Ms Gloria Ofori Boadu, President of the Women Assistance and Business Association (WABA) pointed out that women must be sensitised to encourage and support fellow women who aspire for positions in decision-making.

Ms Ofori Boadu, who contested and lost the Abuakwa South Constituency primaries on the ticket of the New Patriotic Party, indicated that although there were no laws in Ghana that bar women from participating in politics or in other areas of economic and social life;the cultural perception of women as inferior to men has been a major hinderance to women in politics and public life.

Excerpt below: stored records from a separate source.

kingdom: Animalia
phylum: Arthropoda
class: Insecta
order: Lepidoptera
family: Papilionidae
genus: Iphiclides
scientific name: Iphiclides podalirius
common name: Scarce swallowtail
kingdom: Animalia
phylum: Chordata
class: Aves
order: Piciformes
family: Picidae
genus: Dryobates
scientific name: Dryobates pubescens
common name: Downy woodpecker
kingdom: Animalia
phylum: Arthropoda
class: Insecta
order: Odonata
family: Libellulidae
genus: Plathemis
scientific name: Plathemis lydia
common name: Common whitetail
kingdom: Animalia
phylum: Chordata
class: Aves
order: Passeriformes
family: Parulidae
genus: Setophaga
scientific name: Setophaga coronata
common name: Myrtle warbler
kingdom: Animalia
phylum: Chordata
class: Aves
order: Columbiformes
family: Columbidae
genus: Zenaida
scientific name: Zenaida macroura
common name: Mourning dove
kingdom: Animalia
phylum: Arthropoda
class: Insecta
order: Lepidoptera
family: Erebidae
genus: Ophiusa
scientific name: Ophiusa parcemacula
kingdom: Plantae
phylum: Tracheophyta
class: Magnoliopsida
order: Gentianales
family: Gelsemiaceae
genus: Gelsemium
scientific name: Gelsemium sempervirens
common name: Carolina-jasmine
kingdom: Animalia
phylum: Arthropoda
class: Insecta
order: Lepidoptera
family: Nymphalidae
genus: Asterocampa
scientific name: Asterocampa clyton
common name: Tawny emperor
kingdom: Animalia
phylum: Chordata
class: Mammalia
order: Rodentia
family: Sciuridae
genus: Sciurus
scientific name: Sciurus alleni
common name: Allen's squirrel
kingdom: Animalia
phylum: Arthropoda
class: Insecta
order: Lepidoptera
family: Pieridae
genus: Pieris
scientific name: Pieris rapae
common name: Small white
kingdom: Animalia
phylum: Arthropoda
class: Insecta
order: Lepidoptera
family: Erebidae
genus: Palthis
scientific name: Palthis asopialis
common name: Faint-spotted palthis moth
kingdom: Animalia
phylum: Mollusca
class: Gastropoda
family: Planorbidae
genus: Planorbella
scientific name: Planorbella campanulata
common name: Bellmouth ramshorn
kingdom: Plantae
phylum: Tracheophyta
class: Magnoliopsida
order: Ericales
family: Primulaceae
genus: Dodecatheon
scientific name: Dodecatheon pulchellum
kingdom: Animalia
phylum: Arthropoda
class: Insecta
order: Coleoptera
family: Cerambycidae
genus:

She said after all these years of advocacy, it was unfortunate for some people to think that women who got to decision-making positions would relegate their traditional roles to the background.She said there was still the need for increased women’s participation in decision-making at the district level, ministries, department and agencies since they formed about 52 per cent of the country’s population.

The reports also mentioned financial constraints to ensure wide publicity of the convention, for example, translation of articles of the convention into local dialects and incorporation of articles on the convention into the laws of Ghana.

They therefore stressed on the need for all stakeholders, as well as the international community to do more to support the implementation of all articles of the convention to enable the nation achieve the aspirations of gender equality, development and peace.